==== Text
1 Feb
2012
1 Feb
'12
7:27 a.m.
On Tue, 31 Jan 2012, Chuck Guzis wrote:
Sort of. Are there any particular C rules saying that
types long,
int and char must be integral multiples of one another. For
instance, could one have a char of 16 bits, an int of 21 bits and a
long of 29 bits?
On 01/31/2012 09:48 PM, Fred Cisin wrote:
Absolutely.
Not in ISO C. All types have to be
a multiple of the size of the char
type, which must be at least 8 bits. You could have 8-bit char, 24 bit
short, 40 bit int, and 48 bit long. You can't have a 21 bit int, unless
the char type is 21 bits, because 21 doesn't have any factor n such that
8 <= n < 21.
In K&R C (I don't know from ANSI), it was
recommended that an int be
whatever type was easiest to deal with.
ISO C section 6.2.5 paragraph 5 says about
the int type:
A ??plain?? int object has the natural size suggested by the
architecture of the execution environment (large enough to contain any
value in the range INT_MIN to INT_MAX as defined in the header <limits.h>).
A short int could be the same or smaller.
Section 6.2.5 paragraph 8 and section 6.3.1.1 together require the sizes
to obey the relationship:
1 == sizeof(char) <= sizeof(short) <= sizeof(int) <= sizeof(long) <=
sizeof(long long)
Section 6.2.5 paragraph 6 requires that the unsigned types have the same
storage and alignment requirements as the corresponding signed types, so
the above relationship also holds for the unsigned types.
I just learned, somewhat to my surprise, that ISO C *requires* that
there be an integer type of at least 64 bits. This requirement is in
sections 7.18.1.2 and 7.18.1.3, on minimum-width integer types and
fastest minimum-width integer types, which require an implementation to
provide the int_least64_t, uint_least64_t, int_fast64_t, and
uint_fast64_t types, and in section 7.18.2.5, which gives requirements
for INTMAX_MIN, INTMAX_MAX, and UINTMAX_MAX based on having at least 64
bits. I wonder how many C implementations fail to be standard-conformant
due to this requirement?
========
==== Extracted data
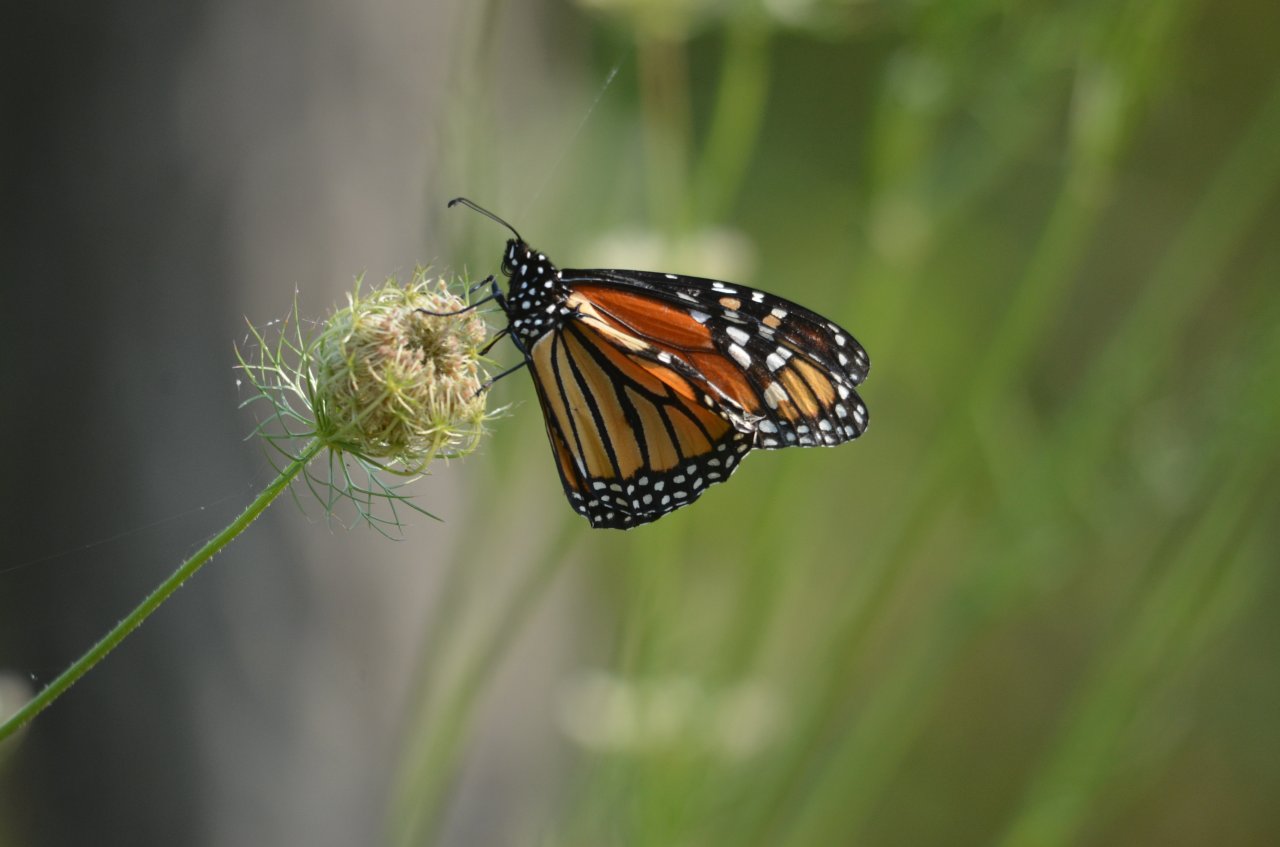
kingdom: Animalia
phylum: Arthropoda
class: Insecta
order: Lepidoptera
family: Nymphalidae
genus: Danaus
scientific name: Danaus plexippus
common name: Monarch
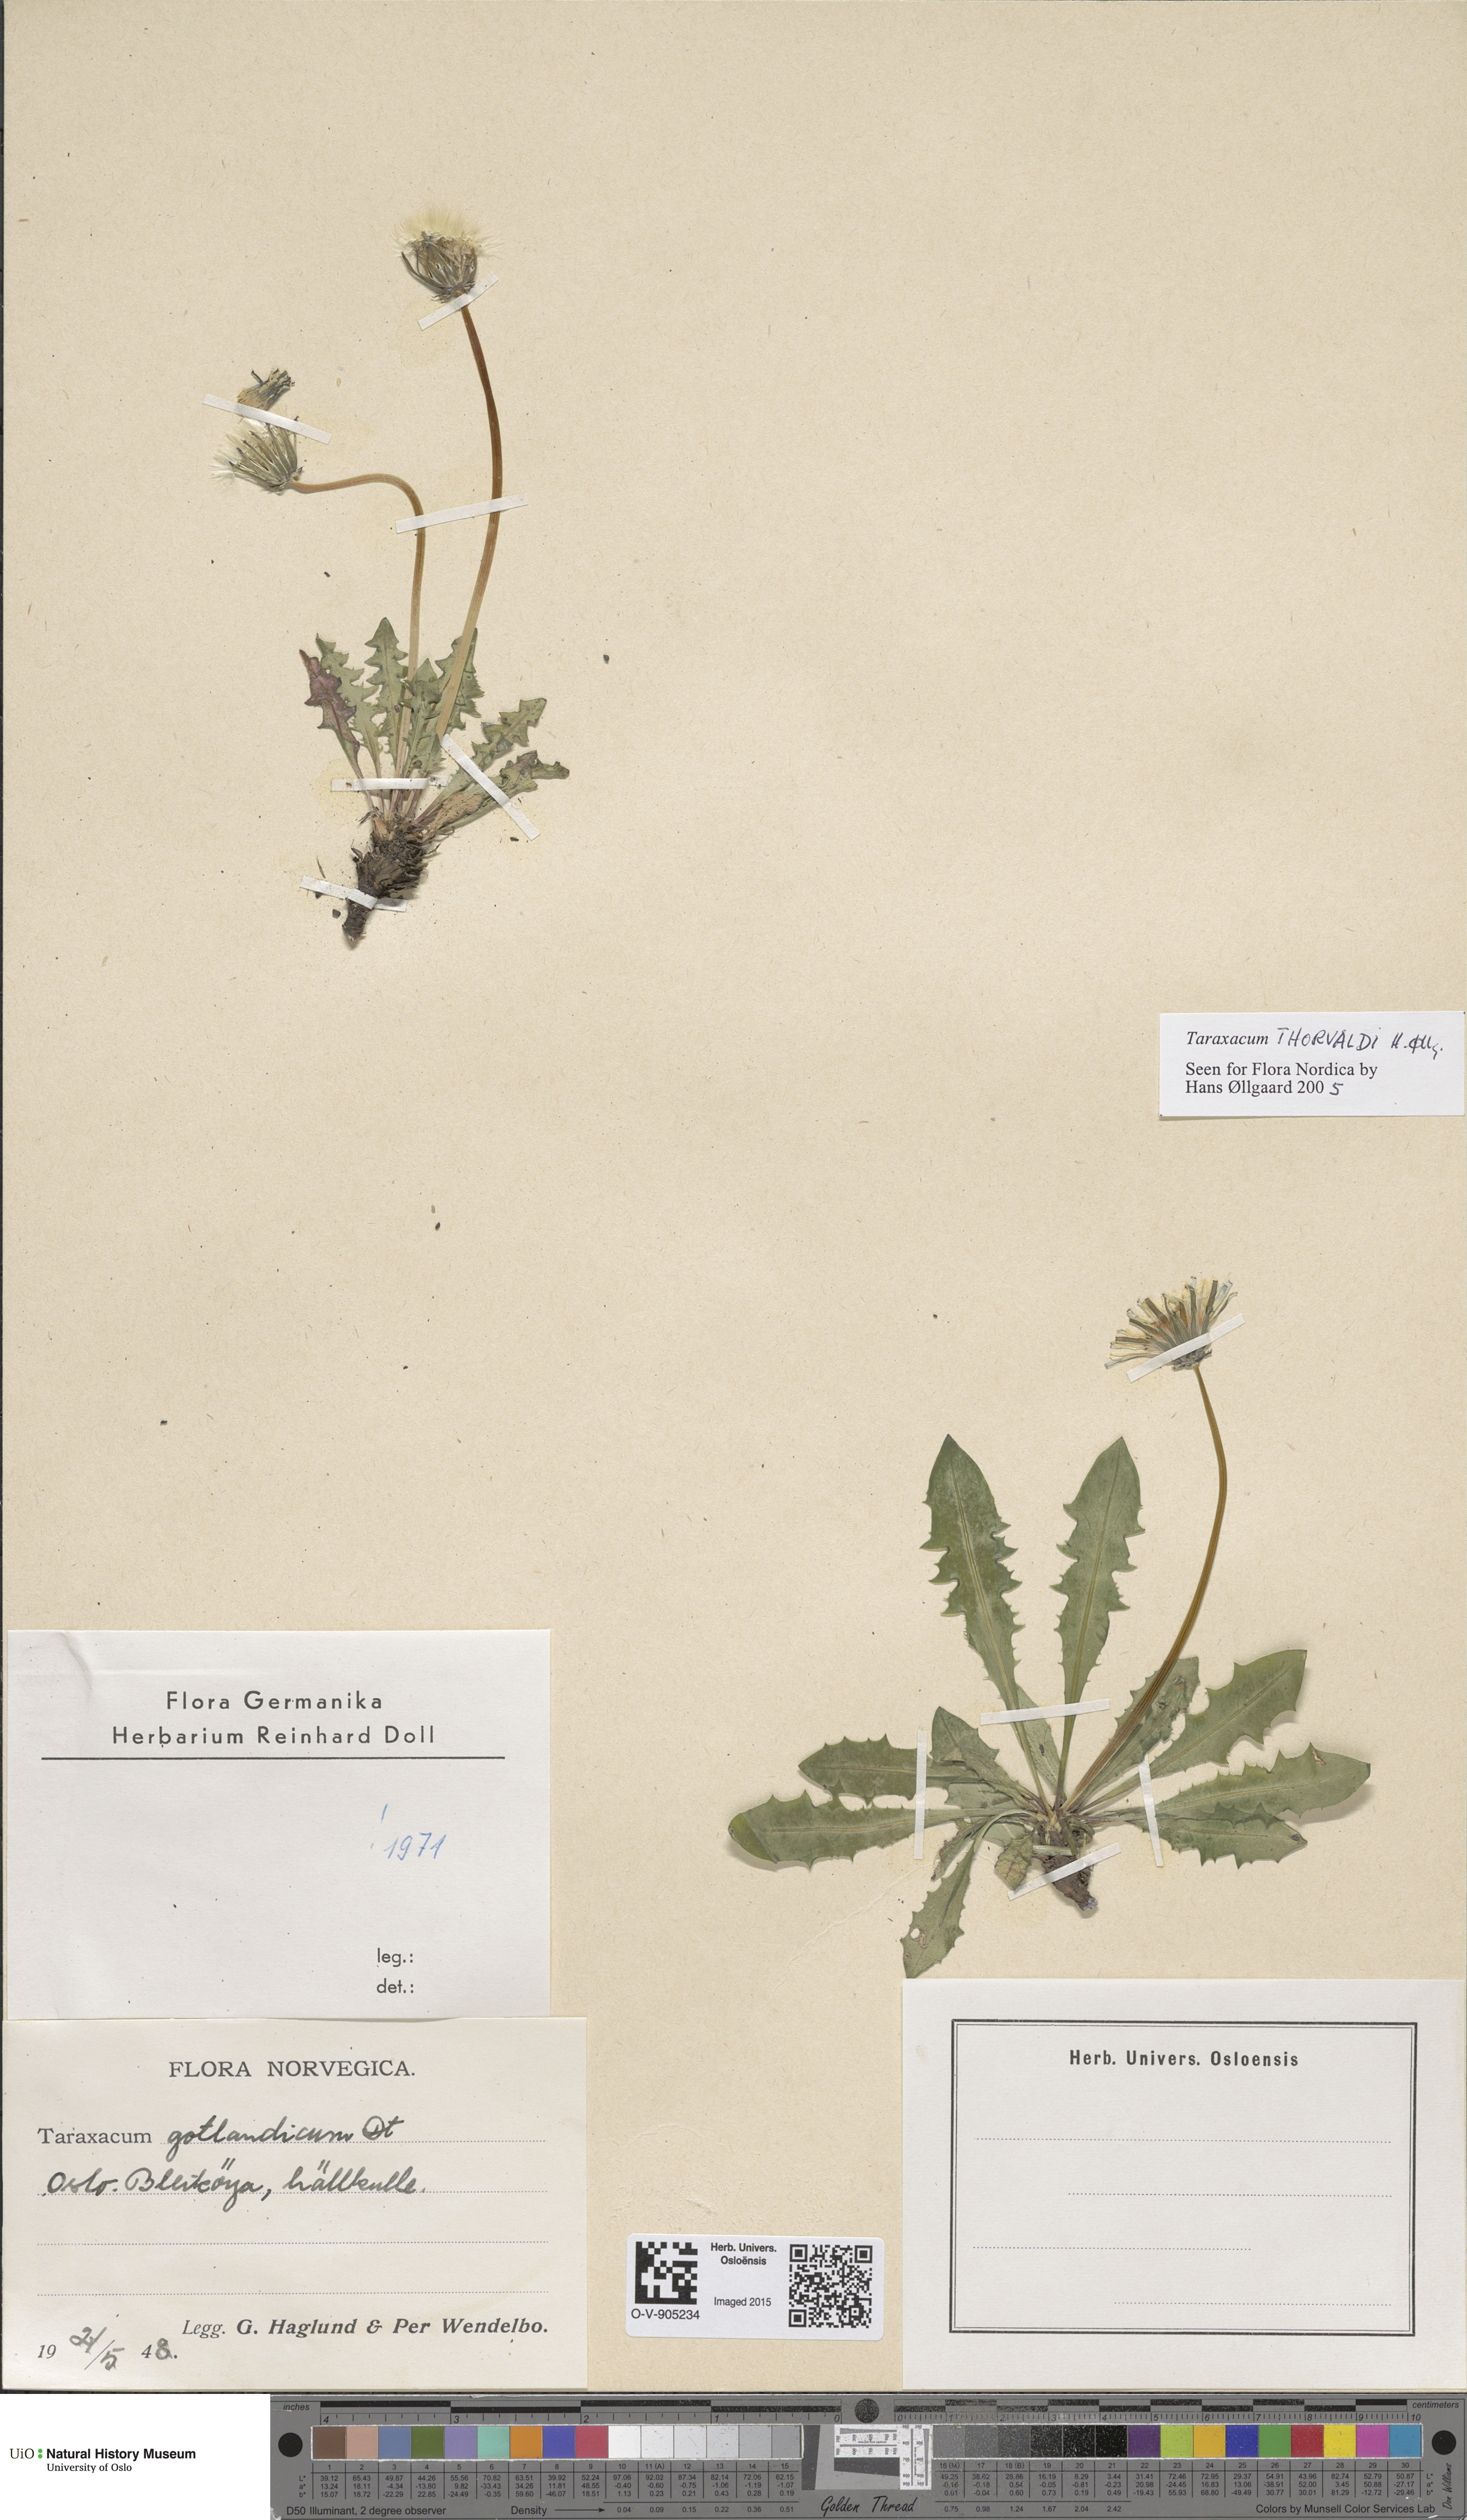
========
### Instructions
1 > According to the thread on C type sizes, which section and paragraph of ISO C says that a plain int has the natural size suggested by the architecture?
2 > Name every type that the thread on C type sizes says sections 7.18.1.2 and 7.18.1.3 of ISO C require an implementation to provide.
3 > Decide whether each statement agrees with the thread on C type sizes. Answer yes or no for each, and quote the words that decide it.
(a) With an 8-bit char, an int can be 21 bits.
(b) The unsigned types have the same storage and alignment requirements as the corresponding signed types.
(c) A short int must be larger than a plain int.

### Replies
1 > Section 6.2.5 paragraph 5.

2 > int_least64_t, uint_least64_t, int_fast64_t, and uint_fast64_t.

3 >
(a) No: "You can't have a 21 bit int, unless the char type is 21 bits"
(b) Yes: "requires that the unsigned types have the same storage and alignment requirements as the corresponding signed types"
(c) No: "A short int could be the same or smaller."